The Head Research, FSL Securities, Victor Chiazor, said the banks are directly impacted as they now have reduced funds to run their business and generate income.

He pointed out that the funds could have been directed to areas like derivatives trading, FX trading and fixed income trading, which could have helped to increase the banks’ earnings if they had these funds at their disposal.

Chiazor said: “For the CBN, the reduced liquidity in the banks helps to prevent banks from coming to the FX auctions with lots of cash, as too much FX demand tends to put the apex bank under pressure.

“To access a part of those funds the banks may have to increase their lending to SMEs, and approach the CBN to ease their CRR level on the back of their increased lensing to the real year.”

A breakdown of CRR debit by banks as at June, showed that First Bank, Nigeria’s oldest bank suffered N576 billion debits in the second quarter (Q2) of the year.

First Bank now has a total CRR debit of N1.6 trillion kept with the CBN. UBA suffered a debit of N521.7 billion in the Q2, bringing the bank’s total deposit with the CBN to N1.5 trillion.

Guaranty Trust Bank reported a CRR debit of N251.5 billion in the quarter under review, representing about 8.4% of its N2.49 trillion customer deposits. The bank now has a total of N881.6 billion in CRR debits held by the CBN.
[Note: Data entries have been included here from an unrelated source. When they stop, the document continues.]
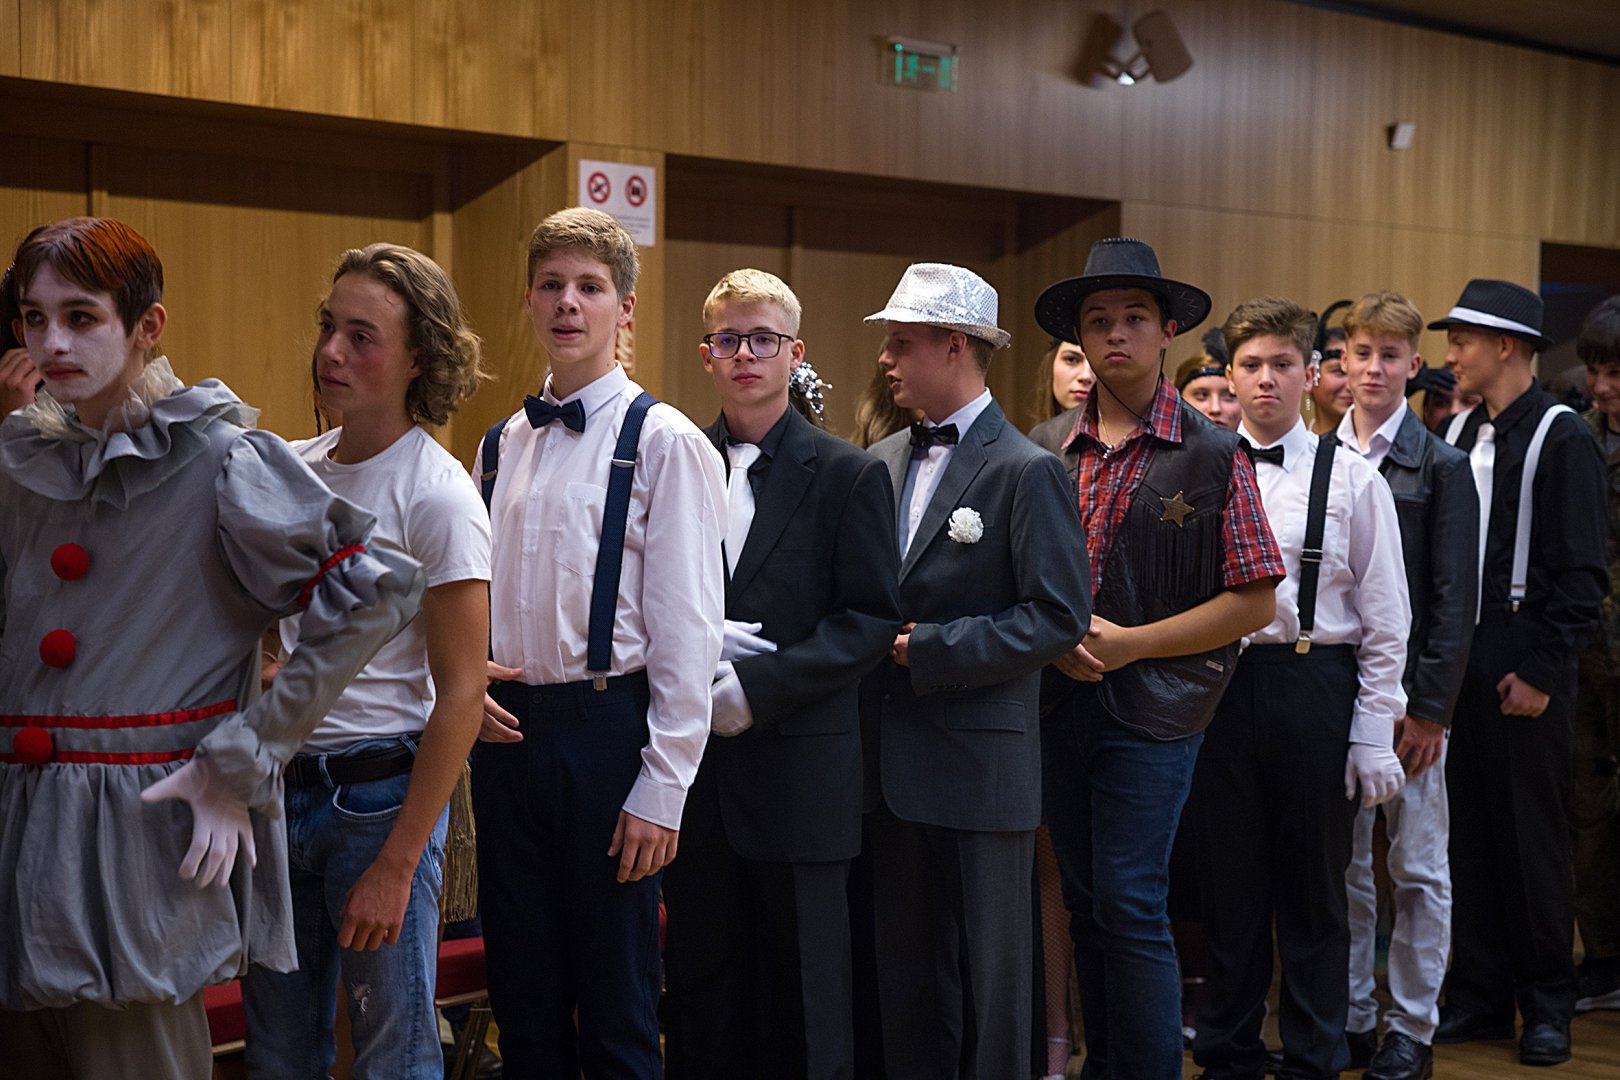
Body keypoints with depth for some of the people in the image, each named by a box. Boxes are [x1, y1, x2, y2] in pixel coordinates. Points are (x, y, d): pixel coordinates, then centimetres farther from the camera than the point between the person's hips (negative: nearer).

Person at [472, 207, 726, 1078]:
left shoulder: (665, 442, -7)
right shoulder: (500, 444, 11)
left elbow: (686, 626, -10)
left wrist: (663, 787, -13)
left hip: (605, 728, -5)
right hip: (505, 729, 6)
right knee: (522, 1001, 16)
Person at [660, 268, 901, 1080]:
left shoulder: (848, 475, -1)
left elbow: (873, 618, -6)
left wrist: (760, 686, -15)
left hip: (799, 767, -3)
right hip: (695, 770, 3)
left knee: (800, 991, 5)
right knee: (701, 985, 11)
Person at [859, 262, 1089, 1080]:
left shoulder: (1026, 471, -9)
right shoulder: (881, 462, 10)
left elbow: (1059, 615, -14)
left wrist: (929, 648, -16)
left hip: (980, 763, -6)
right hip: (894, 764, 6)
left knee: (987, 975, 5)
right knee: (905, 973, 14)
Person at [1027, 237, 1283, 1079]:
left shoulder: (1213, 455, -4)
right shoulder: (1045, 450, 6)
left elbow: (1253, 601, -6)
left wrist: (1128, 644, -12)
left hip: (1152, 709, -4)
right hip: (1058, 699, 4)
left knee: (1130, 905, -8)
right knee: (1086, 904, 13)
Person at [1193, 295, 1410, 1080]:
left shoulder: (1352, 480, 0)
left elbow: (1386, 622, 0)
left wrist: (1373, 737, -5)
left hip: (1314, 686, -2)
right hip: (1219, 685, 2)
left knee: (1314, 889, 8)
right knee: (1228, 883, 12)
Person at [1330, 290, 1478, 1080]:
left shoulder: (1440, 467, -2)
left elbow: (1453, 598, -5)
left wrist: (1430, 707, -11)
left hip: (1409, 692, -3)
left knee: (1417, 868, 5)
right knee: (1342, 862, 10)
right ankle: (1351, 1016, 22)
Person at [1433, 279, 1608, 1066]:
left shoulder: (1561, 437, -7)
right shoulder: (1458, 434, 12)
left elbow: (1582, 572, -11)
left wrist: (1541, 670, -14)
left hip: (1523, 670, -6)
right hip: (1456, 661, 6)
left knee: (1532, 837, 2)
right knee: (1469, 833, 10)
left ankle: (1547, 1003, 15)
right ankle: (1480, 994, 20)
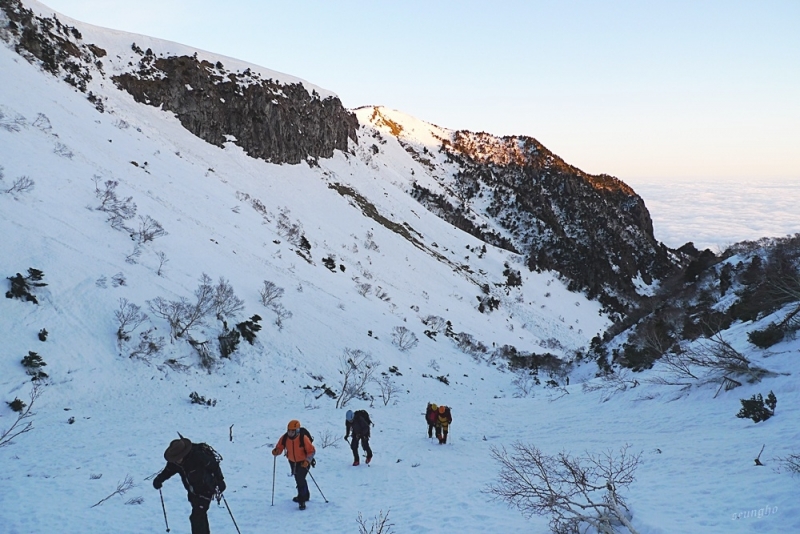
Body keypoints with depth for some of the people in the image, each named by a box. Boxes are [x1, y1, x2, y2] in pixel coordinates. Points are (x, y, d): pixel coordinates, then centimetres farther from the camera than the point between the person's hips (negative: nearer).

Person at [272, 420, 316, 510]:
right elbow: (279, 447, -6)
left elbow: (312, 451, -22)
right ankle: (305, 495, 46)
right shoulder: (285, 438, -17)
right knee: (298, 479, 22)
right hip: (292, 462, 6)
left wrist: (307, 461, -35)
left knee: (300, 479, -21)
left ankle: (302, 501, -10)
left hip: (303, 462, -6)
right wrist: (276, 451, -30)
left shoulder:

Access Bank and Zenith Bank reported a CRR debit of N158.6 billion and 472.9 billion, respectively in the period in review. The Monetary Policy Committee (MPC) of the CBN had in January, raised the CRR by five basis points from 22.5 per cent to 27.5 per cent.

Before the outbreak of COVID-19 pandemic, the apex bank also instituted several other policy measures to boost the economy and make credit available to the real sector. One of the measures is for DBMs to maintain an LDR of 65 per cent.

For banks, which do not meet this level of LDR, the CBN introduced a sanction of debiting erring banks with an increase in their CRR to the tune of the difference in the new LDR, as a way to force them to keep more funds idle with the apex bank, instead of trading in foreign exchange, treasury bills and other open market operation (OMO) instrument rather than lending to customers.

As a result, banks are now left with lower funds to the tune of the new CRR, as the amount available for disbursement in the form of loans.

According to the MPC, raising the CRR had been crucial to curtail excess liquidity in the banking system, already adjudged as a contributor to the surging inflation trend.